With effect from 1 September 2009 the constitution of the High Court was changed. There are now two tiers of judges:—
- Deemsters, i.e. the First Deemster and Clerk of the Rolls, the Second Deemster and the Judge of Appeal, together with any additional deemsters, full-time or part-time, who may be appointed. At present, there is one full-time additional deemster (who previously held the office of Deputy Deemster), and additional part-time deemsters (previously called 'acting deemsters') are appointed from time to time to hear a particular case.
- Judicial officers: the High Bailiff and Deputy High Bailiff, who are stipendiary magistrates, are judicial officers ex officio, together with any additional judicial officers, full-time or part-time, who may be appointed. At present, there is no full-time additional judicial officer, but additional part-time judicial officers are appointed from time to time to hear a particular case.

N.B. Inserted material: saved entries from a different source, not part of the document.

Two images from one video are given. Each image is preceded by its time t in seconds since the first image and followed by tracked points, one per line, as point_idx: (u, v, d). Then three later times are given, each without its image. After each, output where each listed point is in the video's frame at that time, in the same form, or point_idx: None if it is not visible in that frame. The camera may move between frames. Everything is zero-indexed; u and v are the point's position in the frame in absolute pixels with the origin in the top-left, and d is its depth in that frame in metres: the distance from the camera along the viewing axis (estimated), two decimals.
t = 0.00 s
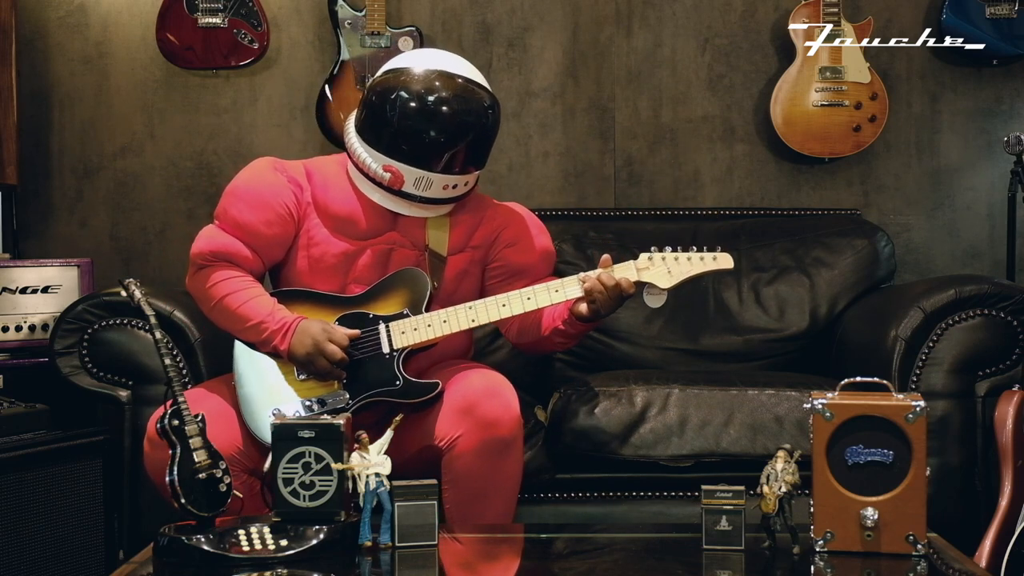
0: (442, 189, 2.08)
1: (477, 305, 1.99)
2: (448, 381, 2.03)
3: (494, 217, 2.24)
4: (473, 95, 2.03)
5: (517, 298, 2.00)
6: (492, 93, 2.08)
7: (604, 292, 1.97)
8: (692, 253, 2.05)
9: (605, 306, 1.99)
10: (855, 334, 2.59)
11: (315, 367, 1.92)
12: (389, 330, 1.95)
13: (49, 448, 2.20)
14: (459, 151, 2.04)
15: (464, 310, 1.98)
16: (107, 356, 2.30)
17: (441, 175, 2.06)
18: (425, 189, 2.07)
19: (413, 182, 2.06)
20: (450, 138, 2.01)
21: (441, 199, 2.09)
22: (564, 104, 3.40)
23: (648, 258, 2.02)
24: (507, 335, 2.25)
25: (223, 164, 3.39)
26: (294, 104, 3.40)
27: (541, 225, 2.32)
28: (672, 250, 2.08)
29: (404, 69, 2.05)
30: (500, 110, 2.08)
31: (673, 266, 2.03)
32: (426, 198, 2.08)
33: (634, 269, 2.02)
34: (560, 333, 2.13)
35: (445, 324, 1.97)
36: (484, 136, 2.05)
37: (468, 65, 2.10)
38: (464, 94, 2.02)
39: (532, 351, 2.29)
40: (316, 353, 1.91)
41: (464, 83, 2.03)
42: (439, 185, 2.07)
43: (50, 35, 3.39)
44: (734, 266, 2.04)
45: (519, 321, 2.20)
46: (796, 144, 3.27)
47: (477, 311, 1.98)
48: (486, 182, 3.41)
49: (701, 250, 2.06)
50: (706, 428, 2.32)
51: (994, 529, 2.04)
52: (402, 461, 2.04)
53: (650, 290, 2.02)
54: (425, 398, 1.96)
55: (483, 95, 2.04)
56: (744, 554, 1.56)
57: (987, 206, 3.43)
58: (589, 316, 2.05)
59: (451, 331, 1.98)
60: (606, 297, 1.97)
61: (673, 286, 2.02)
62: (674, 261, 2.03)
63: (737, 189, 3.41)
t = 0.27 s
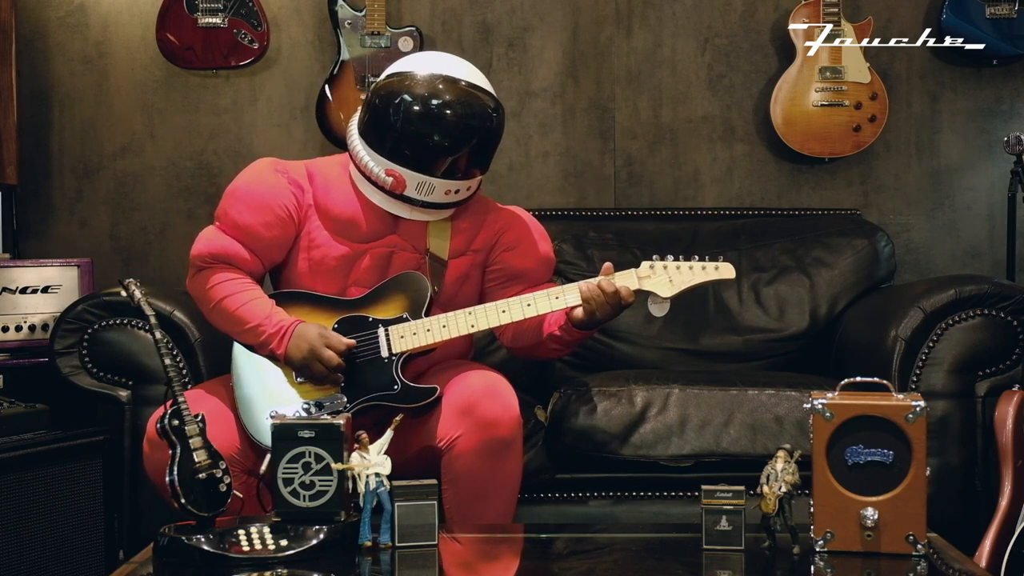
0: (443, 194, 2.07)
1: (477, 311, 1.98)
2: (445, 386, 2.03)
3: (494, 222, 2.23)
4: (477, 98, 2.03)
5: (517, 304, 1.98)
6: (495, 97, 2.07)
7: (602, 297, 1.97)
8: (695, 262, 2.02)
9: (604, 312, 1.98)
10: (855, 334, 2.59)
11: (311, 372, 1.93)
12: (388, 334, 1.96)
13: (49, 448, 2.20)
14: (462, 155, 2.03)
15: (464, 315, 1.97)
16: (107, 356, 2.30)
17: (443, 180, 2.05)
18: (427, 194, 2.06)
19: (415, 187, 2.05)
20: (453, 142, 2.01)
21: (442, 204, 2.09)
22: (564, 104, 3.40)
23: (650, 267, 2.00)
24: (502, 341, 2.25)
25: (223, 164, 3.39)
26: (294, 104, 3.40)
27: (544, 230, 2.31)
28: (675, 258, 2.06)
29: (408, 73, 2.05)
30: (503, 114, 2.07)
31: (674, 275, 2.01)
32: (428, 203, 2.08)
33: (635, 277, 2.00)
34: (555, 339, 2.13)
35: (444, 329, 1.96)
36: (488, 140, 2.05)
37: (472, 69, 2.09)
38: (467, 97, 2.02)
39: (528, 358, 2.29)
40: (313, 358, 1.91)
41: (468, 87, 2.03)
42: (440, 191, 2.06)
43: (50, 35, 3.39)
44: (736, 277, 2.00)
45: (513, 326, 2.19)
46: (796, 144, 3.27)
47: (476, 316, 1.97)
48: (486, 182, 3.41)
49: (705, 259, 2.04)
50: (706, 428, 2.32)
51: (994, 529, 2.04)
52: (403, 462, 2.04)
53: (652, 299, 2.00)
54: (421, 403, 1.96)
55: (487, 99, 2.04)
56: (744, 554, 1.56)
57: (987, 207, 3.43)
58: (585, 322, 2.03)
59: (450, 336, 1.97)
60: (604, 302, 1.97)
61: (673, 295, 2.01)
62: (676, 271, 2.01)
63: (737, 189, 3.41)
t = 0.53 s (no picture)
0: (445, 199, 2.07)
1: (478, 317, 1.99)
2: (444, 387, 2.03)
3: (495, 225, 2.23)
4: (479, 102, 2.02)
5: (517, 309, 2.00)
6: (497, 100, 2.07)
7: (602, 303, 1.97)
8: (695, 270, 2.04)
9: (603, 318, 1.99)
10: (855, 334, 2.59)
11: (308, 375, 1.93)
12: (388, 337, 1.96)
13: (49, 448, 2.20)
14: (463, 160, 2.03)
15: (464, 321, 1.99)
16: (107, 356, 2.30)
17: (445, 184, 2.05)
18: (428, 198, 2.07)
19: (416, 191, 2.05)
20: (455, 146, 2.01)
21: (443, 208, 2.09)
22: (564, 104, 3.40)
23: (651, 273, 2.01)
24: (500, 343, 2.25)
25: (223, 164, 3.39)
26: (294, 104, 3.40)
27: (544, 232, 2.31)
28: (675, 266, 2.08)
29: (410, 76, 2.04)
30: (506, 118, 2.07)
31: (675, 282, 2.03)
32: (429, 207, 2.08)
33: (636, 284, 2.01)
34: (553, 343, 2.13)
35: (444, 334, 1.97)
36: (490, 144, 2.05)
37: (474, 71, 2.09)
38: (469, 101, 2.01)
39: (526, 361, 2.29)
40: (311, 361, 1.91)
41: (470, 90, 2.02)
42: (441, 195, 2.07)
43: (50, 35, 3.39)
44: (736, 284, 2.02)
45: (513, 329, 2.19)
46: (796, 144, 3.27)
47: (477, 322, 1.99)
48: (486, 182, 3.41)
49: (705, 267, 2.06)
50: (706, 428, 2.32)
51: (994, 529, 2.04)
52: (404, 462, 2.04)
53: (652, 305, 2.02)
54: (419, 407, 1.96)
55: (488, 102, 2.04)
56: (744, 554, 1.56)
57: (987, 207, 3.43)
58: (584, 328, 2.03)
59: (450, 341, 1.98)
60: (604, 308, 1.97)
61: (673, 301, 2.02)
62: (676, 278, 2.03)
63: (737, 189, 3.41)
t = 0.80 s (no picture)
0: (446, 202, 2.07)
1: (478, 320, 1.99)
2: (444, 387, 2.03)
3: (496, 228, 2.23)
4: (481, 105, 2.02)
5: (518, 313, 2.00)
6: (499, 103, 2.07)
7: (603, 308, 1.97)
8: (697, 275, 2.04)
9: (605, 324, 1.98)
10: (855, 334, 2.59)
11: (307, 380, 1.92)
12: (388, 341, 1.96)
13: (49, 449, 2.19)
14: (465, 163, 2.03)
15: (464, 323, 1.99)
16: (107, 356, 2.30)
17: (446, 188, 2.05)
18: (430, 202, 2.06)
19: (417, 195, 2.05)
20: (457, 148, 2.00)
21: (444, 211, 2.09)
22: (564, 104, 3.40)
23: (652, 279, 2.01)
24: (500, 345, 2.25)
25: (223, 164, 3.39)
26: (294, 104, 3.40)
27: (545, 235, 2.31)
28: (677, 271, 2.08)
29: (411, 79, 2.04)
30: (508, 120, 2.07)
31: (676, 287, 2.03)
32: (431, 210, 2.08)
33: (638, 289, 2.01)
34: (554, 347, 2.13)
35: (444, 337, 1.97)
36: (492, 147, 2.05)
37: (476, 73, 2.09)
38: (471, 103, 2.01)
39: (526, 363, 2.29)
40: (310, 366, 1.91)
41: (472, 93, 2.02)
42: (443, 199, 2.06)
43: (50, 35, 3.39)
44: (738, 290, 2.02)
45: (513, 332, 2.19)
46: (796, 144, 3.27)
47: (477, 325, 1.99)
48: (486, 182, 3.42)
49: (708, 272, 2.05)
50: (706, 428, 2.32)
51: (994, 529, 2.04)
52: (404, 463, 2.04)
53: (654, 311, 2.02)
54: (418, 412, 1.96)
55: (491, 105, 2.03)
56: (744, 554, 1.56)
57: (987, 207, 3.43)
58: (584, 332, 2.04)
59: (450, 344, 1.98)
60: (604, 313, 1.97)
61: (674, 307, 2.02)
62: (678, 283, 2.03)
63: (737, 189, 3.41)
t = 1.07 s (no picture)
0: (446, 203, 2.07)
1: (477, 321, 1.99)
2: (443, 386, 2.03)
3: (496, 228, 2.23)
4: (480, 105, 2.02)
5: (519, 315, 2.00)
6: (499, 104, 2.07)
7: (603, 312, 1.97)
8: (698, 279, 2.04)
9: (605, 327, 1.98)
10: (855, 334, 2.59)
11: (319, 351, 1.92)
12: (388, 342, 1.95)
13: (49, 449, 2.19)
14: (465, 163, 2.02)
15: (464, 325, 1.98)
16: (107, 356, 2.30)
17: (446, 188, 2.05)
18: (429, 202, 2.06)
19: (417, 195, 2.05)
20: (457, 149, 2.00)
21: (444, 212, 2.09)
22: (564, 104, 3.40)
23: (653, 282, 2.01)
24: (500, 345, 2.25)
25: (223, 164, 3.39)
26: (294, 104, 3.40)
27: (545, 235, 2.31)
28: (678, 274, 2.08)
29: (411, 79, 2.04)
30: (508, 121, 2.07)
31: (677, 291, 2.04)
32: (431, 211, 2.08)
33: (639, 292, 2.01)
34: (553, 347, 2.13)
35: (444, 339, 1.97)
36: (492, 148, 2.05)
37: (476, 74, 2.09)
38: (471, 104, 2.01)
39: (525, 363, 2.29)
40: (322, 334, 1.92)
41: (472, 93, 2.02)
42: (443, 199, 2.06)
43: (50, 35, 3.39)
44: (738, 294, 2.04)
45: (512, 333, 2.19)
46: (796, 144, 3.27)
47: (477, 327, 1.98)
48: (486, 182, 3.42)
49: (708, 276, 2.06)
50: (706, 428, 2.32)
51: (994, 529, 2.04)
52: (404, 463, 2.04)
53: (654, 314, 2.02)
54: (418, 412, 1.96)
55: (490, 105, 2.03)
56: (744, 554, 1.56)
57: (987, 207, 3.43)
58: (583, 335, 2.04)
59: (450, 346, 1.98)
60: (605, 317, 1.97)
61: (675, 311, 2.03)
62: (679, 287, 2.03)
63: (737, 189, 3.41)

At the same time the separate Chancery, Common Law and Family Divisions were merged into a single Civil Division, and the procedure of the court was reformed on similar lines to the English Civil Procedure Rules 1998.

==Court of General Gaol Delivery==
All serious crimes in the Isle of Man are tried in the Court of General Gaol Delivery. The Second Deemster normally sits as the judge. This court is not formally part of the High Court, but is administered as though it were part of the High Court. The court deals with all criminal matters where defendants have been committed for trial or sentence by a court of summary jurisdiction. Juries are normally composed of seven persons (unlike the usual twelve in England or fifteen in Scotland). The equivalent court in England and Wales is the Crown Court.

In 1992 the last-ever death sentence in any court in the British Isles was pronounced by Deemster Callow upon Anthony Teare for murder (although a sentence of life imprisonment was subsequently imposed following a retrial).